For two or three minutes after I was shown in, Getliffe stared intently at the brief he was studying. His brow was furrowed, his neck stiff with concentration; he was the model of a man absorbed. This was a new mannerism altogether. At last he looked up.
‘Heavens, you’re here, are you, L S?’ he said. ‘I’m afraid I was so completely up to the eyes that I just didn’t realize. Well, it’s good to see you, L S.’
I asked him how his practice was going since he took silk.

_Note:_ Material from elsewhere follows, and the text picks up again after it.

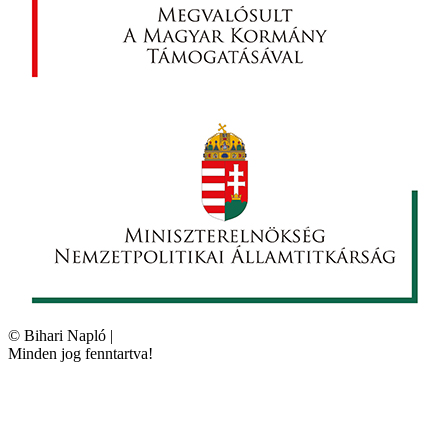
©
Bihari Napló
|
Minden jog fenntartva!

‘I mustn’t grumble,’ said Getliffe, sweeping an arm towards the briefs on the side table. ‘No, I mustn’t grumble. It was a grave decision to take; I should like you to remember what a grave decision it was. I could have rubbed on for ever as a junior, and it would have kept me in shoe-leather’ — his dignity cracked for a second — ‘and the occasional nice new hat.’ Then he settled himself even more impressively. ‘But two considerations influenced me, L S. I thought of the increased chances it would give one to give promising young men their first jump on the ladder. One could be more useful to a lot more young men. Young men in the position you were, when you first came looking for a friendly eye. Believe me, I thought of you personally, L S, when I was making the decision. You know how much I like helping brilliant young men. Perhaps that was the most important consideration. The other was that one owes a duty to one’s profession and if one can keep oneself alive as a counsel of His Majesty, one ought not to refuse the responsibility.’